It’s hard to tell whether Sean Hannity’s nightly comment program is news or entertainment. He often rants about “Calamity Joe” or other topics, but he’s also engaged in substantive conversations with guests who share his political views. Recently, Hannity and Sean Penn conducted a live in-studio interview, during which the two discussed the situation in Ukraine. Hannity asked Penn how he’d feel if he were in the country right now, while Penn told Hannity privately that the US needs to help Ukraine.
A spokesperson for CNN said that attempts to equate the two shows are absurd. Hannity has long maintained that his show is a talk-show, and while it includes journalistic elements, it’s rarely classified as news. It’s also unlikely that Hannity would be allowed to call his show “fake news” or a “satire show,” because his content isn’t considered to be news.
While most Democrats distrust Fox News, they don’t necessarily tune out its broadcasts. About a quarter of Democrats get their political news from Fox. Compared to the liberal or left-wing networks, conservative Democrats are much more likely to watch Fox. However, it’s difficult to know who watches the show more frequently. Many Democrats, especially those who are liberal, tend to tune out Fox entirely, but they don’t necessarily consider it news.

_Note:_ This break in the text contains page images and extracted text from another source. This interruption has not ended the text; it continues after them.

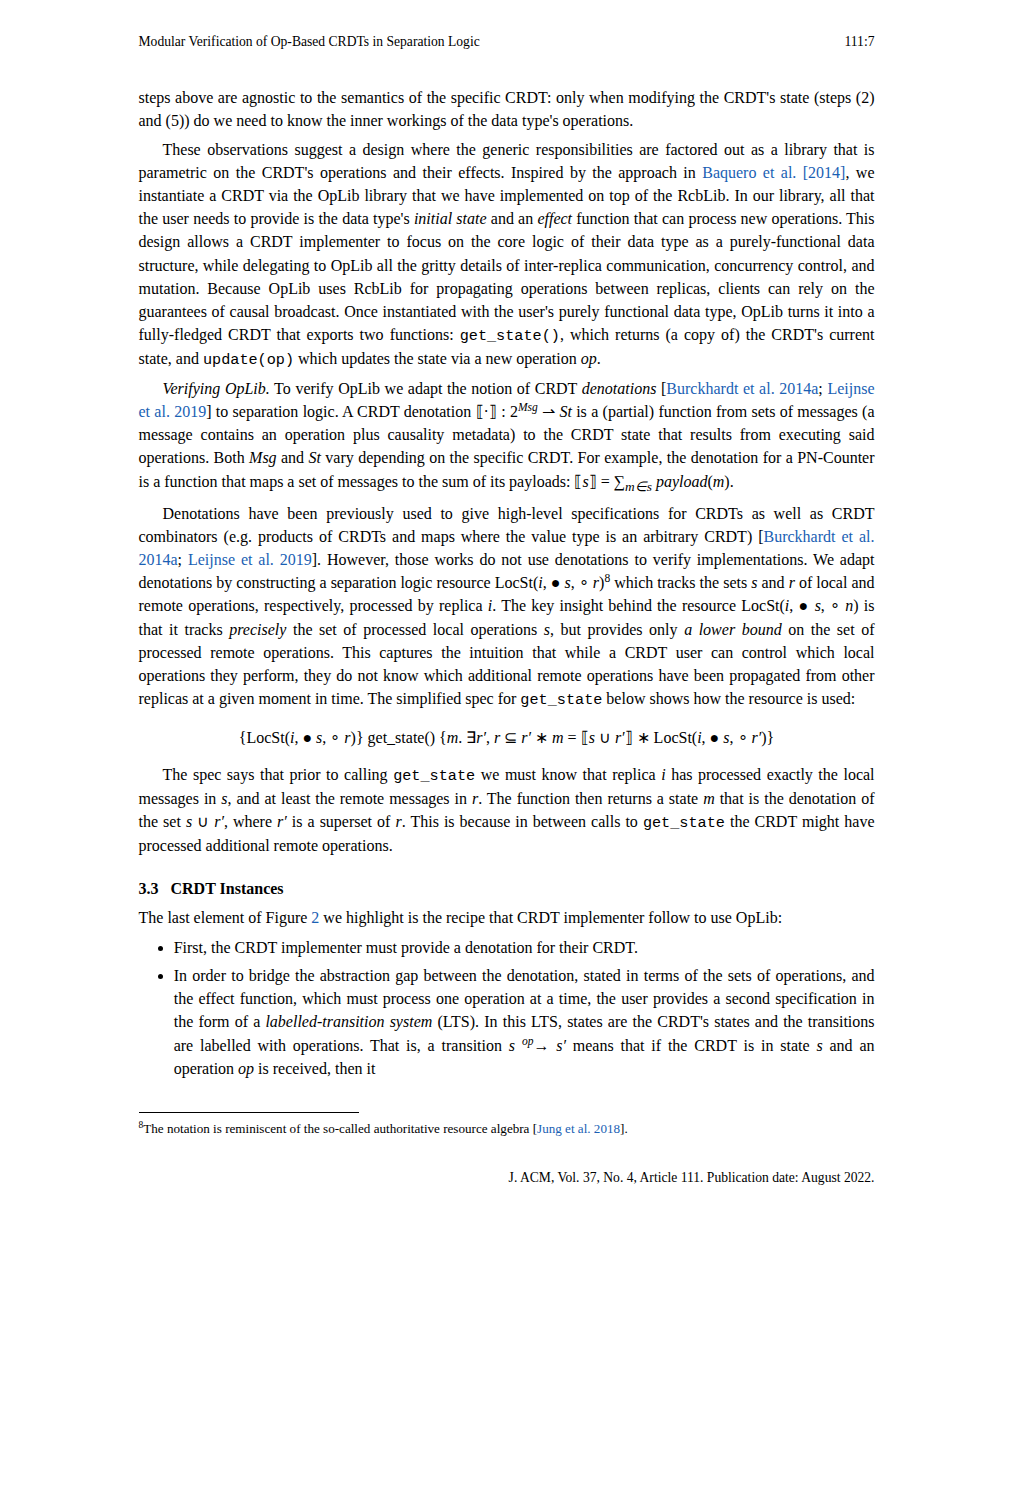Modular Verification of Op-Based CRDTs in Separation Logic 111:7
steps above are agnostic to the semantics of the specific CRDT: only when modifying the CRDT's state (steps (2) and (5)) do we need to know the inner workings of the data type's operations.
These observations suggest a design where the generic responsibilities are factored out as a library that is parametric on the CRDT's operations and their effects. Inspired by the approach in Baquero et al. [2014], we instantiate a CRDT via the OpLib library that we have implemented on top of the RcbLib. In our library, all that the user needs to provide is the data type's initial state and an effect function that can process new operations. This design allows a CRDT implementer to focus on the core logic of their data type as a purely-functional data structure, while delegating to OpLib all the gritty details of inter-replica communication, concurrency control, and mutation. Because OpLib uses RcbLib for propagating operations between replicas, clients can rely on the guarantees of causal broadcast. Once instantiated with the user's purely functional data type, OpLib turns it into a fully-fledged CRDT that exports two functions: get_state(), which returns (a copy of) the CRDT's current state, and update(op) which updates the state via a new operation op.
Verifying OpLib. To verify OpLib we adapt the notion of CRDT denotations [Burckhardt et al. 2014a; Leijnse et al. 2019] to separation logic. A CRDT denotation ⟦·⟧ : 2Msg ⇀ St is a (partial) function from sets of messages (a message contains an operation plus causality metadata) to the CRDT state that results from executing said operations. Both Msg and St vary depending on the specific CRDT. For example, the denotation for a PN-Counter is a function that maps a set of messages to the sum of its payloads: ⟦s⟧ = ∑m∈s payload(m).
Denotations have been previously used to give high-level specifications for CRDTs as well as CRDT combinators (e.g. products of CRDTs and maps where the value type is an arbitrary CRDT) [Burckhardt et al. 2014a; Leijnse et al. 2019]. However, those works do not use denotations to verify implementations. We adapt denotations by constructing a separation logic resource LocSt(i, ● s, ∘ r)8 which tracks the sets s and r of local and remote operations, respectively, processed by replica i. The key insight behind the resource LocSt(i, ● s, ∘ n) is that it tracks precisely the set of processed local operations s, but provides only a lower bound on the set of processed remote operations. This captures the intuition that while a CRDT user can control which local operations they perform, they do not know which additional remote operations have been propagated from other replicas at a given moment in time. The simplified spec for get_state below shows how the resource is used:
{LocSt(i, ● s, ∘ r)} get_state() {m. ∃r′, r ⊆ r′ ∗ m = ⟦s ∪ r′⟧ ∗ LocSt(i, ● s, ∘ r′)}
The spec says that prior to calling get_state we must know that replica i has processed exactly the local messages in s, and at least the remote messages in r. The function then returns a state m that is the denotation of the set s ∪ r′, where r′ is a superset of r. This is because in between calls to get_state the CRDT might have processed additional remote operations.
3.3 CRDT Instances
The last element of Figure 2 we highlight is the recipe that CRDT implementer follow to use OpLib:
First, the CRDT implementer must provide a denotation for their CRDT.
In order to bridge the abstraction gap between the denotation, stated in terms of the sets of operations, and the effect function, which must process one operation at a time, the user provides a second specification in the form of a labelled-transition system (LTS). In this LTS, states are the CRDT's states and the transitions are labelled with operations. That is, a transition s op→ s′ means that if the CRDT is in state s and an operation op is received, then it
8The notation is reminiscent of the so-called authoritative resource algebra [Jung et al. 2018].
J. ACM, Vol. 37, No. 4, Article 111. Publication date: August 2022.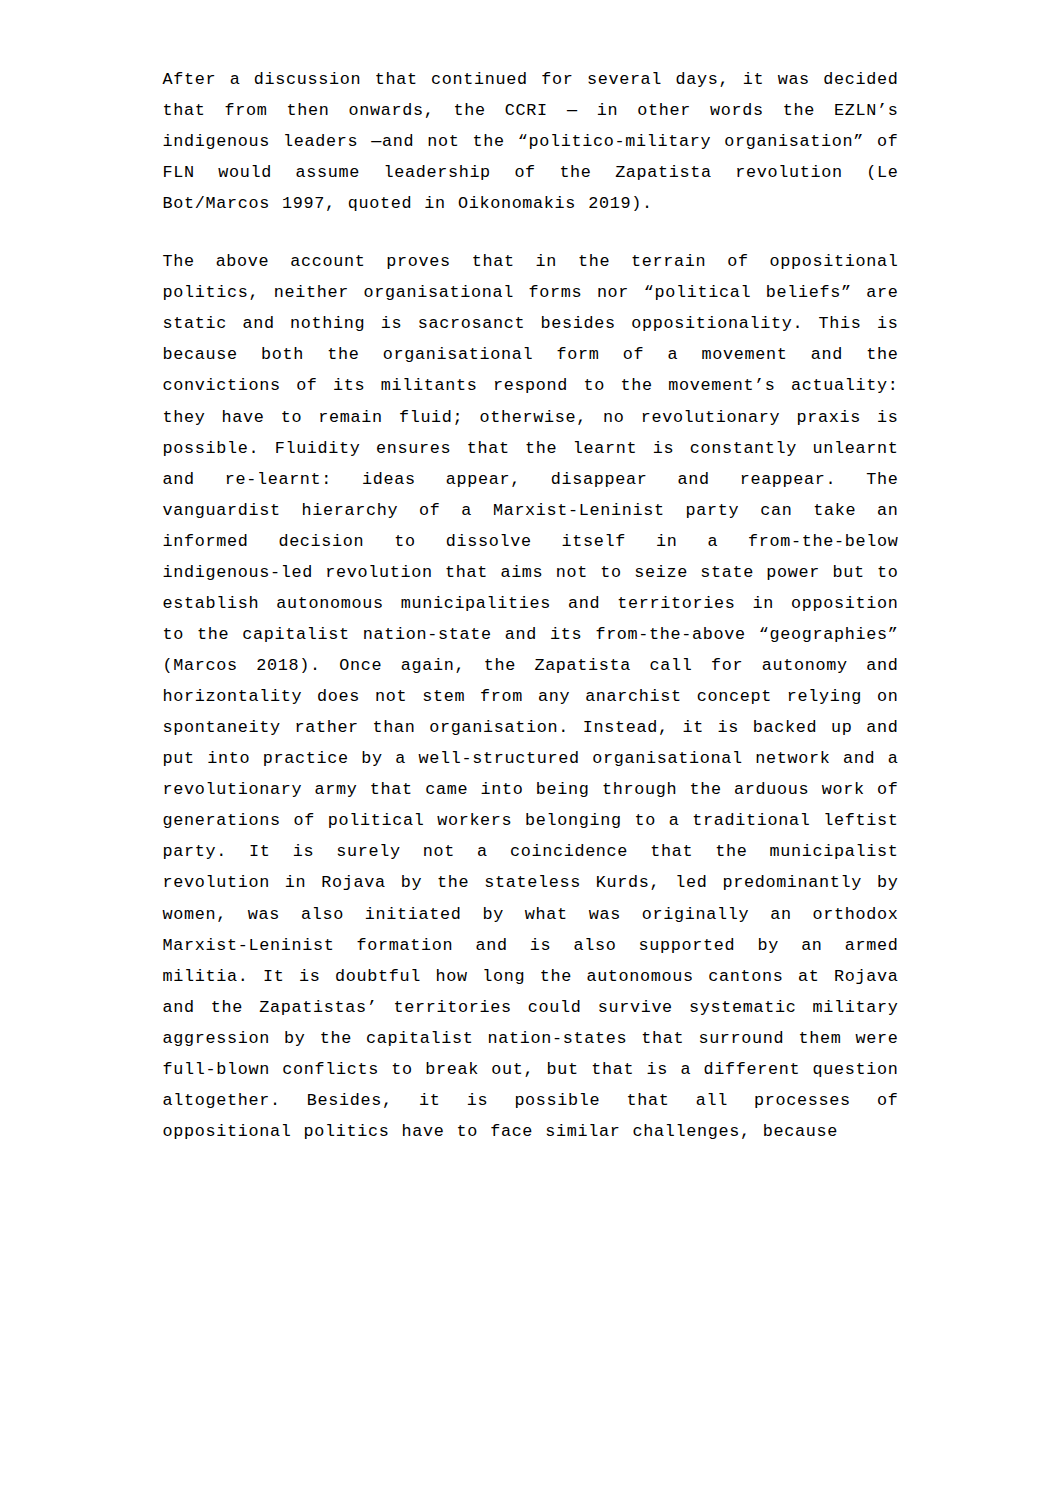After a discussion that continued for several days, it was decided that from then onwards, the CCRI — in other words the EZLN’s indigenous leaders —and not the “politico-military organisation” of FLN would assume leadership of the Zapatista revolution (Le Bot/Marcos 1997, quoted in Oikonomakis 2019).
The above account proves that in the terrain of oppositional politics, neither organisational forms nor “political beliefs” are static and nothing is sacrosanct besides oppositionality. This is because both the organisational form of a movement and the convictions of its militants respond to the movement’s actuality: they have to remain fluid; otherwise, no revolutionary praxis is possible. Fluidity ensures that the learnt is constantly unlearnt and re-learnt: ideas appear, disappear and reappear. The vanguardist hierarchy of a Marxist-Leninist party can take an informed decision to dissolve itself in a from-the-below indigenous-led revolution that aims not to seize state power but to establish autonomous municipalities and territories in opposition to the capitalist nation-state and its from-the-above “geographies” (Marcos 2018). Once again, the Zapatista call for autonomy and horizontality does not stem from any anarchist concept relying on spontaneity rather than organisation. Instead, it is backed up and put into practice by a well-structured organisational network and a revolutionary army that came into being through the arduous work of generations of political workers belonging to a traditional leftist party. It is surely not a coincidence that the municipalist revolution in Rojava by the stateless Kurds, led predominantly by women, was also initiated by what was originally an orthodox Marxist-Leninist formation and is also supported by an armed militia. It is doubtful how long the autonomous cantons at Rojava and the Zapatistas’ territories could survive systematic military aggression by the capitalist nation-states that surround them were full-blown conflicts to break out, but that is a different question altogether. Besides, it is possible that all processes of oppositional politics have to face similar challenges, because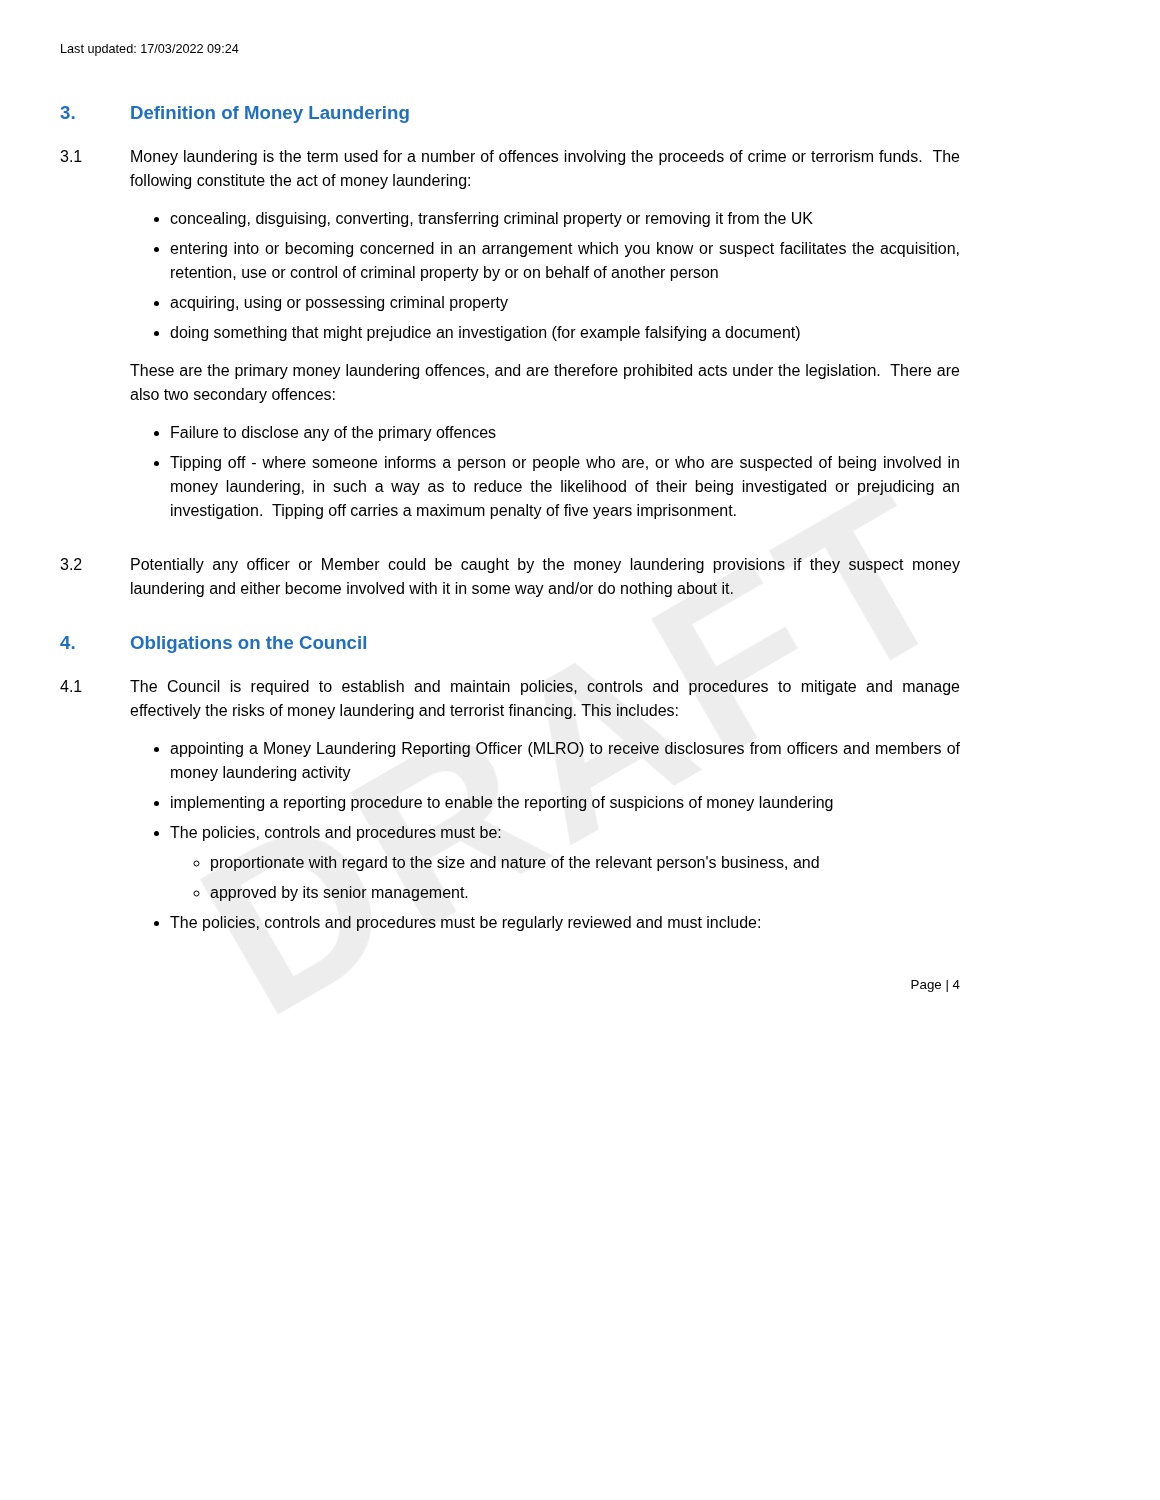DRAFT
Last updated: 17/03/2022 09:24
3. Definition of Money Laundering
3.1
Money laundering is the term used for a number of offences involving the proceeds of crime or terrorism funds. The following constitute the act of money laundering:
concealing, disguising, converting, transferring criminal property or removing it from the UK
entering into or becoming concerned in an arrangement which you know or suspect facilitates the acquisition, retention, use or control of criminal property by or on behalf of another person
acquiring, using or possessing criminal property
doing something that might prejudice an investigation (for example falsifying a document)
These are the primary money laundering offences, and are therefore prohibited acts under the legislation. There are also two secondary offences:
Failure to disclose any of the primary offences
Tipping off - where someone informs a person or people who are, or who are suspected of being involved in money laundering, in such a way as to reduce the likelihood of their being investigated or prejudicing an investigation. Tipping off carries a maximum penalty of five years imprisonment.
3.2
Potentially any officer or Member could be caught by the money laundering provisions if they suspect money laundering and either become involved with it in some way and/or do nothing about it.
4. Obligations on the Council
4.1
The Council is required to establish and maintain policies, controls and procedures to mitigate and manage effectively the risks of money laundering and terrorist financing. This includes:
appointing a Money Laundering Reporting Officer (MLRO) to receive disclosures from officers and members of money laundering activity
implementing a reporting procedure to enable the reporting of suspicions of money laundering
The policies, controls and procedures must be:
proportionate with regard to the size and nature of the relevant person's business, and
approved by its senior management.
The policies, controls and procedures must be regularly reviewed and must include:
Page | 4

Many Fox News viewers don’t realize that the show is not news, but commentary on the topic. Despite this, Hannity’s show has grown to be the most watched talk show in primetime. The show’s popularity has grown to the extent that Fox News has become the most popular cable news network and the largest network for the 25-54 demographic. And while this is certainly good news for the network, what happens if the show isn’t news at all?